Highlights & Insights¶
- Novel Task Definition: Systematizes Part-of-Math Tagging and integrates it with document parsing, proposing a two-level hierarchical classification system. This is the first large-scale multi-disciplinary benchmark in this direction.
- High-Quality Annotations: Annotated by 33 domain experts with an average Cohen's Kappa of 0.903, ensuring extremely high data quality.
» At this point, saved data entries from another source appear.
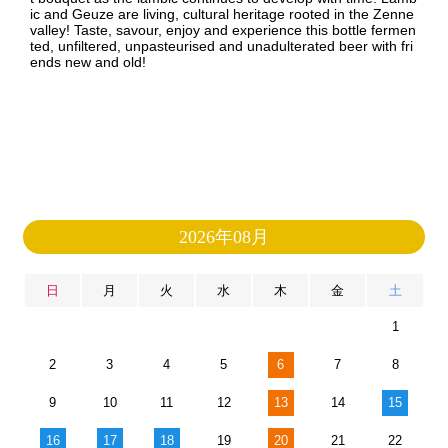
ic and Geuze are living, cultural heritage rooted in the Zenne
valley! Taste, savour, enjoy and experience this bottle fermen
ted, unfiltered, unpasteurised and unadulterated beer with fri
ends new and old!
2026年08月
日
月
火
水
木
金
土
1
2
3
4
5
6
7
8
9
10
11
12
13
14
15
16
17
18
19
20
21
22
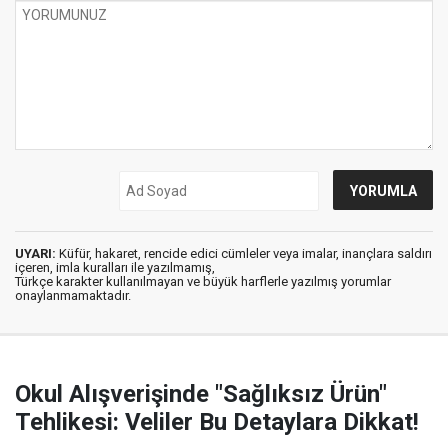
UYARI:
Küfür, hakaret, rencide edici cümleler veya imalar, inançlara saldırı
içeren, imla kuralları ile yazılmamış,
Türkçe karakter kullanılmayan ve büyük harflerle yazılmış yorumlar
onaylanmamaktadır.
Okul Alışverişinde "Sağlıksız Ürün"
Tehlikesi: Veliler Bu Detaylara Dikkat!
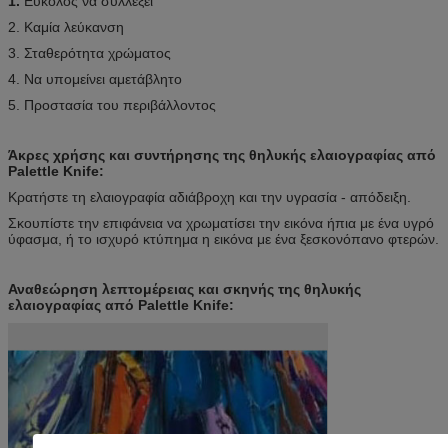
1.
Εύκολος να συλλέξει
2. Καμία λεύκανση
3. Σταθερότητα χρώματος
4. Να υπομείνει αμετάβλητο
5. Προστασία του περιβάλλοντος
Άκρες χρήσης και συντήρησης της θηλυκής ελαιογραφίας από
Palettle Knife:
Κρατήστε τη ελαιογραφία αδιάβροχη και την υγρασία - απόδειξη.
Σκουπίστε την επιφάνεια να χρωματίσει την εικόνα ήπια με ένα υγρό
ύφασμα, ή το ισχυρό κτύπημα η εικόνα με ένα ξεσκονόπανο φτερών.
Αναθεώρηση λεπτομέρειας και σκηνής της θηλυκής
ελαιογραφίας από Palettle Knife:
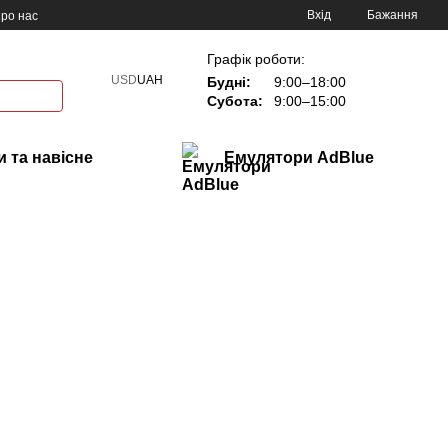
Вхід
Бажання
ро нас
Графік роботи:
USD
UAH
Будні:
9:00–18:00
Субота:
9:00–15:00
 та навісне
Емулятори AdBlue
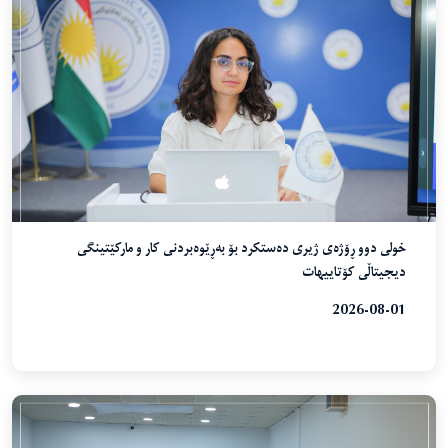
خولی دوو ڕۆژەی ژیری دەستکرد بۆ بەڕێوەبردنی کار و مارکێتینگی
دیجیتاڵی کۆتاییهات
2026-08-01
- Revealing LLM Blind Spots: Even GPT-4o only achieves approximately 68% accuracy, fully exposing a significant deficiency of SOTA models in understanding mathematical symbols.
- Practical Transfer Value: Fine-tuning on STEM-PoM transfers to enhance downstream reasoning, validating the hypothesis that symbol understanding serves as a foundational capability for mathematical reasoning.
Limitations & Future Work¶
- Limited Dataset Scale: 2,109 instances and 453 source papers are statistically small, which may not fully cover all academic disciplines and symbol polysemy scenarios.
- Limited Downstream Transfer Gains: Reasoning improvement after fine-tuning is around 1-2 percentage points, showing that symbol classification is only one of many factors in mathematical reasoning and should not be over-interpreted.
- Limited to English arXiv Literature: The dataset does not cover non-English academic literature and other math-intensive text types such as textbooks.
- Inadequate Sample Size for Specific Sub-categories: Extremely scarce samples for Matrix and Discipline-Specific classes in the second-level classification (only 33 for Matrix), which may lead to unstable evaluation.
Related Work & Insights¶
vs DLMF-based PoM Tagging (Shan & Youssef, 2021/2024)¶
DLMF is based on a single literary source (Digital Library of Mathematical Functions), where symbol classifications are self-consistent and lack polysemy. STEM-PoM is derived from 10,000 multi-disciplinary arXiv papers, fully reflecting contextual polysemy and cross-disciplinary variations in real-world literature, making it closer to practical application scenarios.
vs MTDE (Hamel et al., 2022)¶
MTDE focuses on symbol definition extraction (an NER-style task) and does not involve hierarchical classification of symbol attributes. STEM-PoM reuses the pre-filtered symbol set from MTDE but designs a two-level classification system on top of it, creating a deeper task that requires models to not only identify symbols but also understand their mathematical roles in specific contexts.
vs Mathematical Reasoning Benchmarks (GSM8K / MATH / OlympiadBench)¶
These benchmarks evaluate end-to-end problem-solving capabilities, whereas STEM-PoM focuses on more foundational symbol understanding. They are complementary: experiments in this paper demonstrate that capability improvements on STEM-PoM can positively transfer to these downstream reasoning tasks.
Rating¶
- Novelty: ⭐⭐⭐⭐ — The first large-scale multi-disciplinary Part-of-Math Tagging benchmark with a novel task definition.
- Experimental Thoroughness: ⭐⭐⭐⭐ — Covers 7 models, 3 context lengths, fine-tuning, and downstream transfer with comprehensive analysis.
- Writing Quality: ⭐⭐⭐⭐ — Clear structure with well-founded motivation and experimental design.
- Value: ⭐⭐⭐⭐ — Reveals LLM shortcomings in mathematical symbol understanding, providing valuable evaluation tools and transferable training data.